Back in 1927 Werner Heisenberg pulled out the rug, and our whole understanding of the universe toppled and collapsed. For some reason it has not yet trickled down to the man on the street that some physicists now are a bunch of wild-eyed, raving mystics. For they have perfected their instruments and methods just enough to whisk away the crucial veil, and what stands revealed is the Cheshire cat's grin.
What Dillard is talking about here is Heisenberg's Principle of Indeterminacy that says that "you cannot know both a particle's velocity and position. You can guess statistically what any batch of electrons might do, but you cannot predict the career of any one particle." Basically, Heisenberg said that you can't predict the behavior of the universe. You can guess, but you can never know for sure. Look through the highest powered telescope or microscope, and all you will see is the Cheshire cat, laughing his ass off.
Of course, that's just my very rudimentary understanding of highly complex idea. The universe is full of mystery. Heisenberg lifted the mysterious veil and revealed more mystery. Scientists and mystics are cut from the same cloth. They just try to answer the questions in different ways. The answer remains the same.

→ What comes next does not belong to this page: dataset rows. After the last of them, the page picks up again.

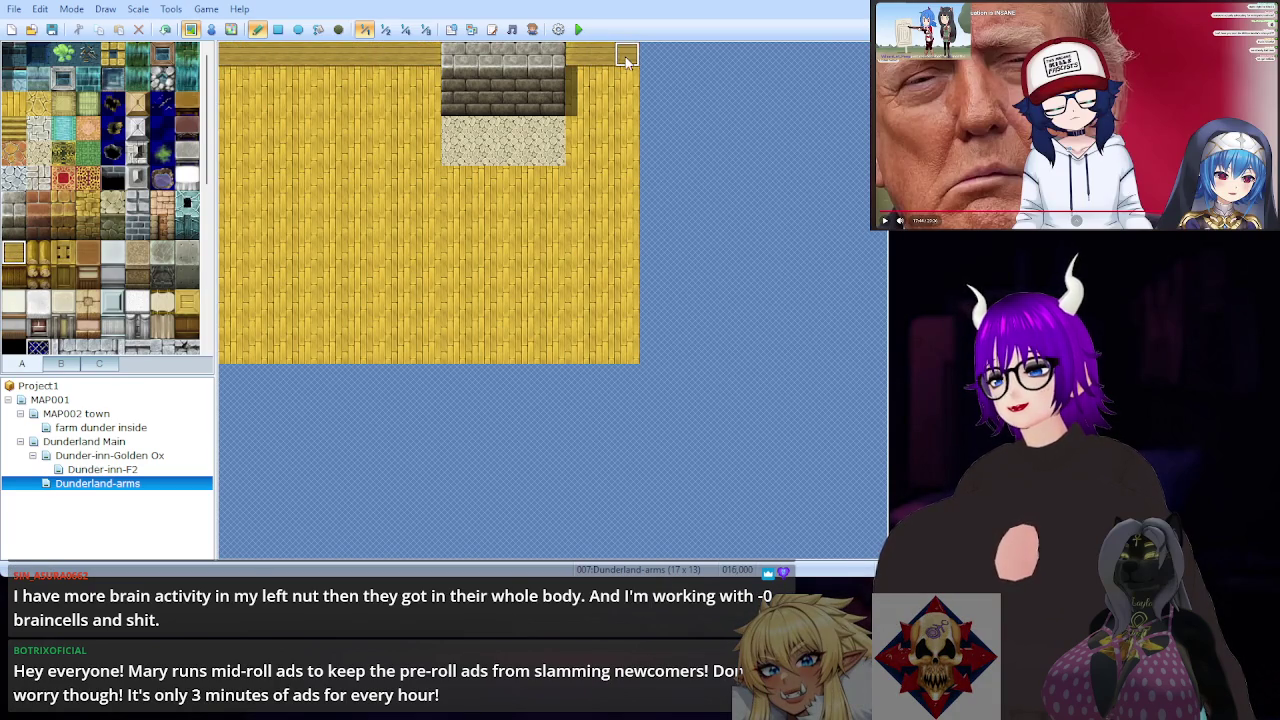
left_click(13, 277)
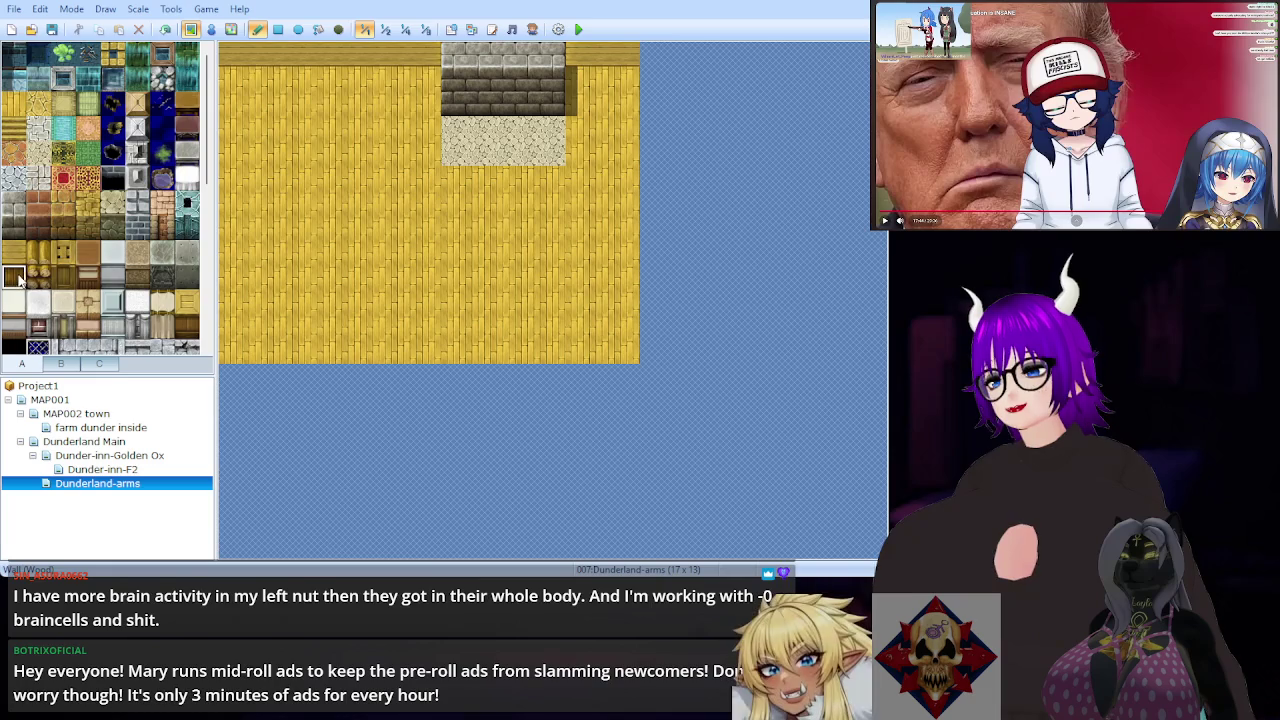
mouse_move(230, 82)
left_mouse_down()
mouse_move(252, 104)
mouse_move(228, 104)
mouse_move(434, 114)
mouse_move(586, 86)
mouse_move(632, 106)
left_mouse_up()
key("ctrl+z")
left_click(278, 29)
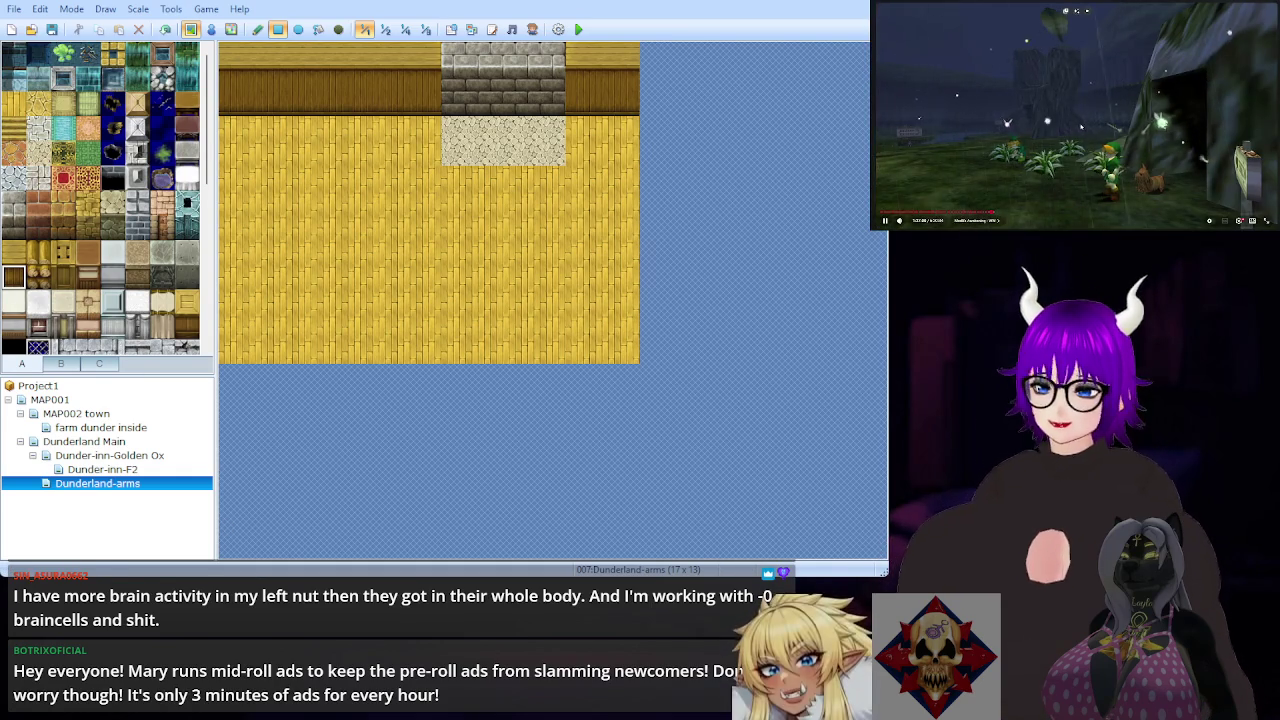
mouse_move(987, 228)
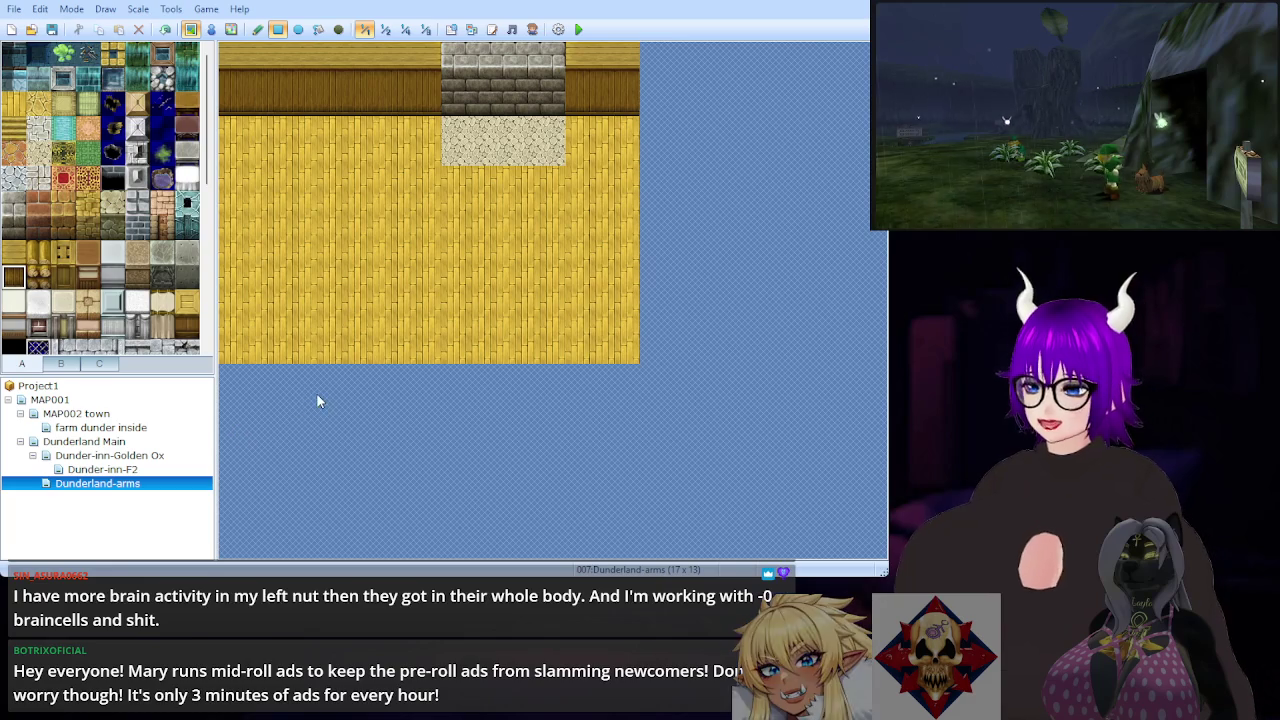
left_click(62, 364)
Step: Place the two-tile-tall forge on the stone back wall
left_click(106, 365)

I have given up trying to understand the universe. I've seen the Cheshire cat's grin too many times. No matter how much I plan, I will never be able to predict the trajectory of my day. I can make educated guesses--I will write a blog post, grade student essays, eat chicken for dinner--but they are still guesses, nothing more. As Heisenberg pointed out, I can't know both the velocity and position of my life.
The poet Keats called this Negative Capability--living in uncertainty, without grasping around for explanations. I have to exist comfortably with the idea that I am not in control of anything, aside from, maybe, going to the bathroom and whether I eat peanut butter M&Ms or plain. Trusting in uncertainty. That's pretty much what faith is all about. The opposite of faith isn't doubt. It's fear. I cannot call myself a person of faith and walk around constantly terrified of what's going to happen next. Those two conditions--faith and fear--are mutually exclusive.
So, tonight, I'm singing the praises of uncertainty. At the beginning of the summer, I was driving a ten-year-old car with over a hundred thousand miles on it. I was working a job that caused me great stress daily, and I was finishing my twentieth year of teaching. Now, at the end of the summer, I am driving a new car, have a new job, and received a promotion from the university. Uncertainty was a good thing for me these last few months.
Of course, that doesn't mean that life will always be rainbows and chocolate bars. However, even in the throes of despair, I can say to myself, "This, too, shall pass." Sadness will give way to calm, which will eventually transform into some kind of joy. That's what indeterminacy is all about. Wait a second, and things will change.
Make no mistake, though. Saint Marty isn't embracing change. More like trying to negotiate a cease fire.